Le temps du contentieux électoral au Gabon : la bataille des chiffres

 

Macaire DagryMacaire Dagry

 

Après maintes tergiversations, de fortes critiques et de doutes sur l’impartialité de la Cour Constitutionnelle gabonaise, Jean Ping, candidat malheureux à cette élection présidentielle gabonaise, au regard des résultats provisoires proclamés par le ministère de l’intérieur, a fini par déposer un recours  auprès de cette haute juridiction. Six jours seulement après, son adversaire, déclaré provisoirement élu, président de la République gabonaise, répond point par point aux griefs de Jean Ping. A son tour, le président Bongo, accuse son adversaire d’avoir gagné « frauduleusement » dans certains bureaux de vote, avec preuves à l’appui.

 

Plusieurs bureaux de vote où Jean Ping réalise près de 100% de suffrages

 

Nous sommes désormais dans un bras de fer de contentieux juridiques, auxquels se livrent les deux camps à coups d’accusations de fraudes et de « malversations électorales ». Au Gabon, tous les regards, mais également ceux de la communauté internationale, sont donc braqués sur les juges de la Cour Constitutionnelle, notamment sur sa présidente. Ils sont de fait sous très forte pression.

 

En réponse donc aux accusations de fraude par le camp d’Ali Bongo dans le Haut Ogooué, fief électoral des Bongo, le président élu « conteste » formellement ces accusations.

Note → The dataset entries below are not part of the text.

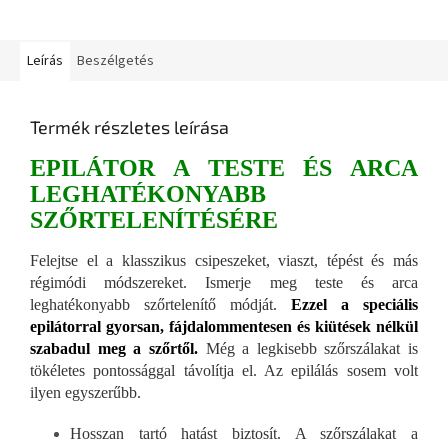
Leírás
Beszélgetés
Termék részletes leírása
EPILÁTOR A TESTE ÉS ARCA
LEGHATÉKONYABB
SZŐRTELENÍTÉSÉRE
Felejtse el a klasszikus csipeszeket, viaszt, tépést és más
régimódi módszereket. Ismerje meg teste és arca
leghatékonyabb szőrtelenítő módját.
Ezzel a speciális
epilátorral gyorsan, fájdalommentesen és kiütések nélkül
szabadul meg a szőrtől.
Még a legkisebb szőrszálakat is
tökéletes pontossággal távolítja el. Az epilálás sosem volt
ilyen egyszerűbb.
Hosszan tartó hatást biztosít. A szőrszálakat a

Il demande à son tour que soient examinés les résultats du vote de Jean Ping, dans les 2ème, 5ème et 6ème arrondissement de Libreville où l’opposant a réalisé des résultats proches des 100% et même au-delà dans un bureau de vote.

 

En effet, selon des documents en possession de la presse nationale gabonaise et internationale, Jean Ping a gagné dans tous les bureaux de vote de ces arrondissements, sans exception, avec 98% des suffrages dans le 5ème et 97% dans le 6ème. Les avocats du président Bongo ont même mentionné dans leur contre-attaque au recours déposé par le camp de Jean Ping auprès de la Cour Constitutionnelle, que « à Bitam (Woleu Ntem), fief de l’opposant René Ndémezo Obiang, (proche de Jean Ping), dans un bureau de vote, Jean Ping a gagné avec 103% des votes exprimés ».

 

Ces résultats électoraux d’un autre âge nous montrent à quel point, nos jeunes Etats indépendants africains, peinent encore à se conformer aux exigences des règles de la démocratie et de l’état de droit.

 

Des P.V. non signés dans ces arrondissements et validés par la Cenap

 

Les deux adversaires politiques se livrent désormais à des affrontements par accusations de fraudes mutuelles avec des documents à l’appui, comme éléments de preuves. Comme Jean Ping, ancien Président de la Commission de l’Union africaine, Ali Bongo Ondimba dénonce à son tour des procès-verbaux non signés dans ces arrondissements et qui sont pris en compte par la Commission électorale nationale autonome et indépendante (Cenap). Les avocats du Président élu au Gabon, contestent aussi vigoureusement « des procès-verbaux raturés, parfois signés en l’absence des représentants de la majorité, qui ont pourtant été validés par la Commission électorale nationale autonome et indépendante ».

 

Normalement, selon les règles de la procédure électorale gabonaise, comme dans n’importe quel pays démocratique, tous les procès-verbaux dans tous les bureaux de vote, doivent être dûment signés par l’assesseur et tous les représentants des candidats, pour que ces procès-verbaux soient validés par la Commission électorale nationale autonome et indépendante gabonaise. Visiblement, dans ces arrondissements, aux dires des avocats du Président Ali Bongo, les procédures électorales n’ont pas été respectées. De fait, chaque camp demande l’annulation des votes de son adversaire dans des circonscriptions qu’il juge « douteuses ».

 

Pour Jean Ping, il faut que « la Cour constitutionnelle fasse recompter tous les bulletins de vote, bureau par bureau », de manière à faire la lumière, notamment sur les résultats du Haut Ogooué, région des Bongo, où il considère que le scrutin est « totalement faux ». Il conteste les 174 procès-verbaux provenant des bureaux de vote de cette région qui donnent Ali Bongo vainqueur avec 95% des suffrages, avec un taux de participation de 99%.

 

En réponse à ces accusations, Ali Bongo Ondimba demande le recomptage des bulletins dans ces arrondissements, et l’annulation pure et simple de certains procès-verbaux par la Cour constitutionnelle. Il s’agit par exemple, de procès-verbaux ne correspondant pas aux originaux issus de plusieurs bureaux de vote, transmis et validés par la Cenap. Les semaines à venir s’annoncent donc mouvementées et incertaines pour les populations gabonaises qui aspirent désormais à la paix après des jours de violence et de morts inutiles.